Fue al caer la tarde cuando se dio cuenta de que era San Valentín, el peor día posible para cumplir años si estaba solo. Toda la ciudad estaba llena de parejas, de flores, de corazones, de gente celebrando el amor mientras él celebraba otro año de soledad. Decidió ir a cenar a Sobrino de Botín, el restaurante más antiguo del mundo, un lugar donde siempre le trataban como a un rey.
No había reservado, pero era Mateo Vargas; los restaurantes siempre encontraban una mesa para él. Excepto aquella noche. Cuando llegó a las nueve de la noche, supo inmediatamente que algo iba mal. Había cola en la puerta y parejas esperando en la acera con el frío de febrero calándoles los huesos. El maître lo recibió con una expresión de disculpa.
—Es San Valentín —explicó el hombre—. La noche más llena del año. Todas las mesas están reservadas desde hace semanas. Si el señor Vargas hubiera llamado antes, habríamos encontrado la manera, pero así, sin avisar, es imposible.

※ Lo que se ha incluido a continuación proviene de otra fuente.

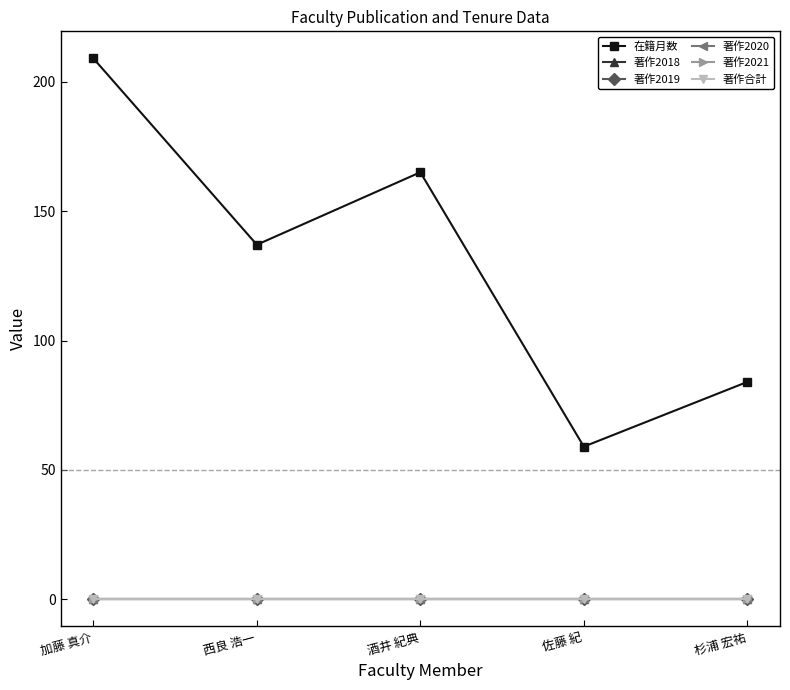

Does the chart have visible grid lines?

No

Mateo asintió mecánicamente. No estaba enfadado con el maître, estaba enfadado consigo mismo, con su vida vacía. Estaba a punto de marcharse cuando vio al niño. Estaba sentado en una mesa junto a la ventana, al lado de una mujer morena. El niño tendría unos 8 años y estaba mirando a Mateo con esa intensidad que solo los niños tienen, con algo que parecía comprensión.
El niño dijo algo a la mujer señalando hacia la entrada. La mujer se giró, vio a Mateo de pie como un alma en pena e hizo algo completamente inesperado: levantó la mano y le hizo una seña para que se acercara. Él se quedó paralizado, seguro de haber malinterpretado el gesto, pero cuando volvió a mirar, ella seguía haciendo el mismo ademán.

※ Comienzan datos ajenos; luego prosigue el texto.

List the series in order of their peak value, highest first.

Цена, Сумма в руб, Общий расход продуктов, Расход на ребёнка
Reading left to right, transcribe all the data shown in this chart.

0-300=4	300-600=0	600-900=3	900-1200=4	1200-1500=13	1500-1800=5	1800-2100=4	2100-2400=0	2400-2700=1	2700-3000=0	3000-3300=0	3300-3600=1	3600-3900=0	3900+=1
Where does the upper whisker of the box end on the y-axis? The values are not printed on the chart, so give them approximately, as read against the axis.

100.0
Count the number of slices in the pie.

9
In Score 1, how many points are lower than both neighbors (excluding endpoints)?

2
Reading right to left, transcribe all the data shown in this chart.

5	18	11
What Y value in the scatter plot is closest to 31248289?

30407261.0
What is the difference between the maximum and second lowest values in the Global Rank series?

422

El maître siguió su mirada y pareció aliviado. Si la señora de la mesa doce estaba dispuesta a compartir, el problema estaba resuelto. Mateo cruzó el restaurante en un estado de semiincredulidad y se detuvo frente a la mesa. La mujer le sonrió con calidez, sin segundas intenciones. Tenía una elegancia natural que ningún diamante habría podido mejorar.
—Siéntese —le dijo amablemente—. La mesa es demasiado grande para nosotros dos, y mi hijo ha notado que usted parecía necesitar un sitio.

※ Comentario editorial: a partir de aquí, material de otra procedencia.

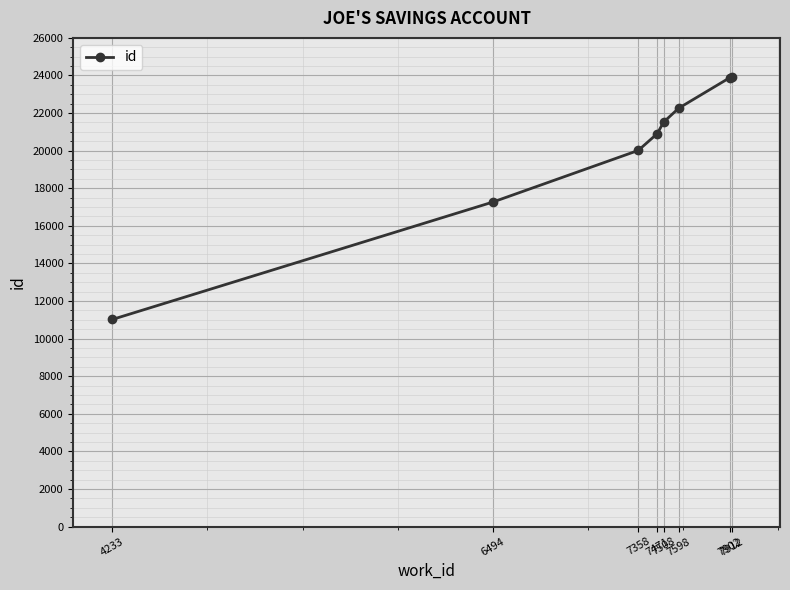

What is the maximum value shown in the chart?

23900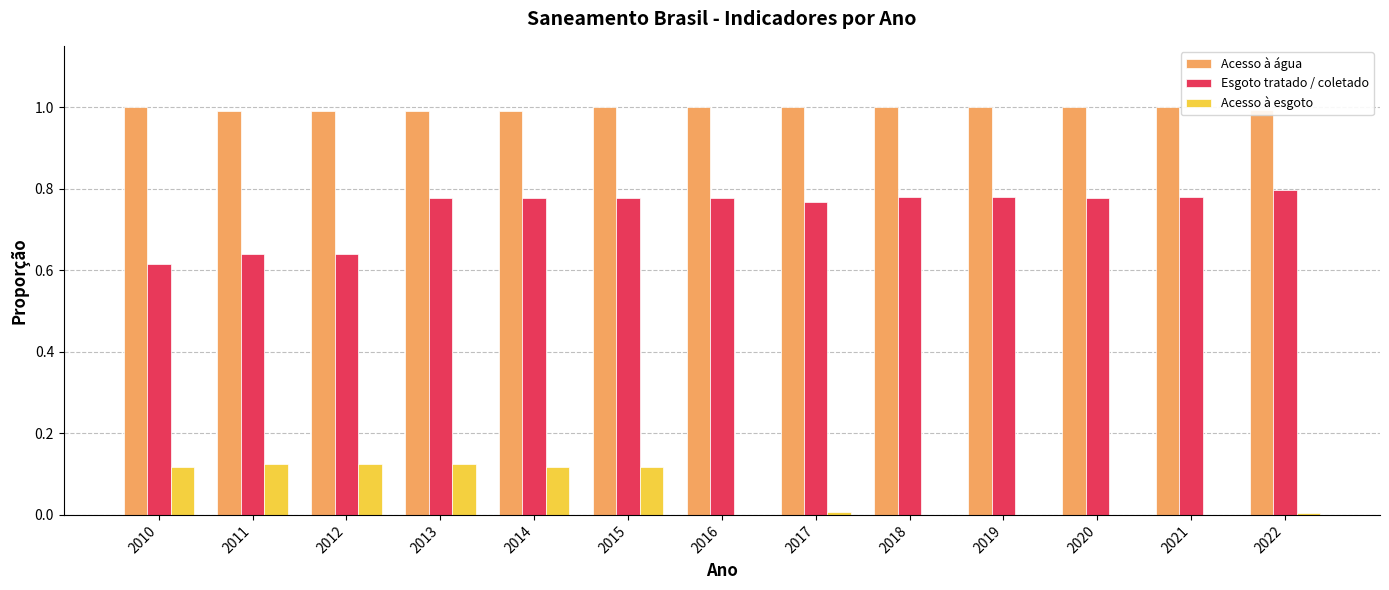

Are the bars horizontal?

No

Mateo se sentó. Por primera vez en años, no sabía qué decir.
Part 2: El peso del pasado y una decisión radical
La mujer se llamaba Valeria Campos Navarro y el niño era su hijo Hugo. Habían venido desde Sevilla hacía tres años buscando un nuevo comienzo en una ciudad donde nadie les conociera, donde pudieran empezar de cero sin el peso del pasado. Valeria contó su historia poco a poco, entre platos de cochinillo y copas de Ribera del Duero. Mateo escuchó en silencio, agradecido de no tener que hablar de sí mismo.